Fracking is a commonly used technique to extract petroleum products. It also seems to use a great deal of water. How much water does it use, and is the same amount needed everywhere? Let's check!

BW #33: Fracking

However much we might want and need to move away from fossil fuels, our world continues to depend on them to a huge degree. Over the last few decades, a growing amount of oil and gas have come not from traditional oil rigs, but rather from a technique known as "fracking" (https://en.wikipedia.org/wiki/Fracking). That technique, also known as "hydraulic fracturing," forces oil and gas to emerge from deep underground by injecting high-pressure fluid. The good news is that fracking has made it easier and cheaper to extract petroleum from the ground.

The bad news? There's actually quite a bit of it: First, cheaper prices for oil and gas encourage us to use them more, just the opposite of what we need to combat climate change. Second, there are numerous worries about the environmental issues associated with fracking, from polluted groundwater to earthquakes.

Dall-E, in response to: A car (in its entirety) on the beach. A nozzle is filling the car not with gas, but with water from the ocean. .png

I had learned a bit about fracking several years ago from NPR's Planet Money podcast. In a series they did on oil, they discussed the history of fracking, and its good and bad sides: https://www.npr.org/sections/money/2016/08/17/490375230/oil-3-how-fracking-changed-the-world

This week, the New York Times reported that there's a separate environmental issue with fracking, namely the huge amounts of groundwater that oil companies are using. This is especially a problem in the Western US, where there is a serious water shortage.

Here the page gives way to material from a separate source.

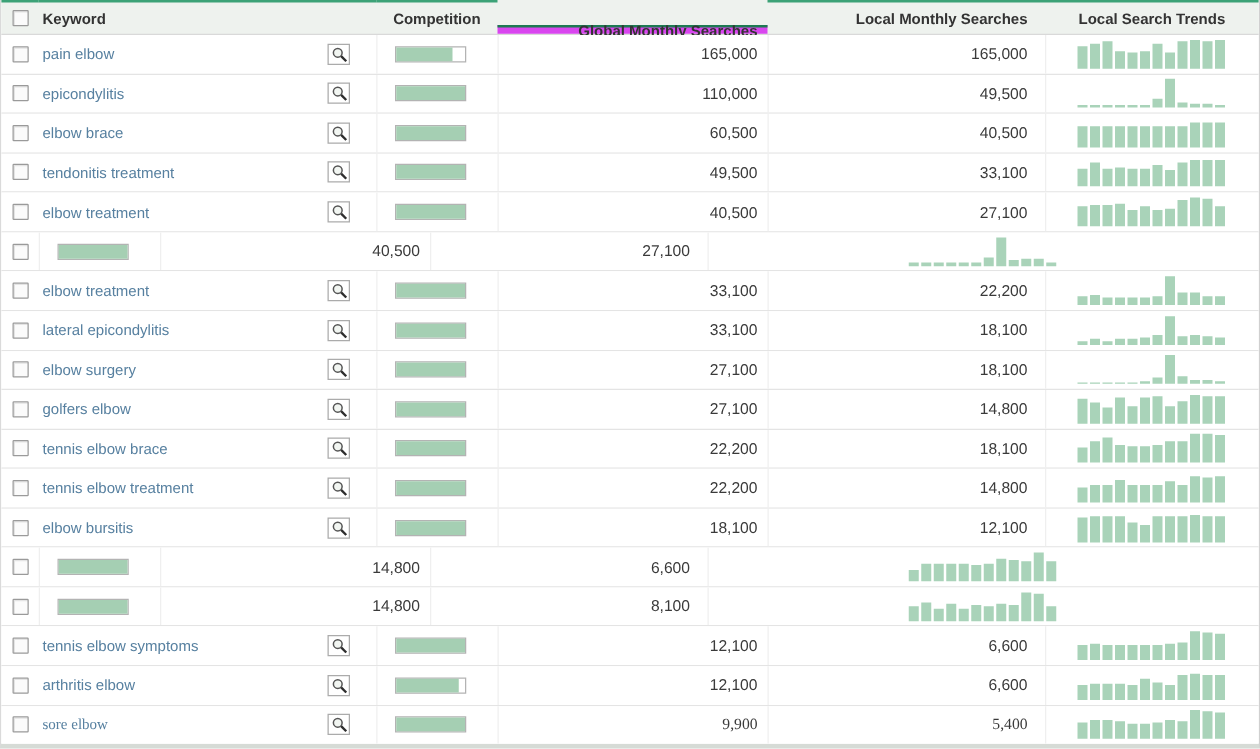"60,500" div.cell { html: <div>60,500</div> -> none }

The NYT story said that they had used data from FracFocus (https://fracfocus.org/), a registry of fracking sites that gets data from 27 states. I thought that this might be an interesting data set for us to look at this week. And indeed, that's what we'll do.

Data and eleven questions

This week, we'll look at the data from FracFocus. The files are all in CSV format, and can be downloaded via this link:

    https://fracfocusdata.org/digitaldownload/FracFocusCSV.zip

The download page with full information about the data files is at https://fracfocus.org/data-download . Note that there is a data dictionary that comes with the files, in a document called `readme.txt`. That file seems to refer more to the SQL version of the data, rather than the CSV version, but is close enough to understand things.

I have eleven tasks and questions for you this week. The learning goals are: Working with multiple files, parsing and handling weird date formats, formatting numbers in Pandas, pivot tables, selecting columns based on another query, grouping, cleaning data, and looking into the differences between mean and median.

I'll be back tomorrow with my full answers to these questions, along with the Jupyter notebook that I used to solve them:

  • Import the "FracFocusRegistry" CSV files into a single data frame. Include only the columns: JobStartDate, TotalBaseWaterVolume, StateName, CountyName, and FederalWell. Don't bother trying to parse the `JobStartDate` column into datetimes just yet. Let them be strings.
  • Now turn `JobStartDate` into datetime dtypes. If the input date string cannot be parsed, then leave it as `NaT`.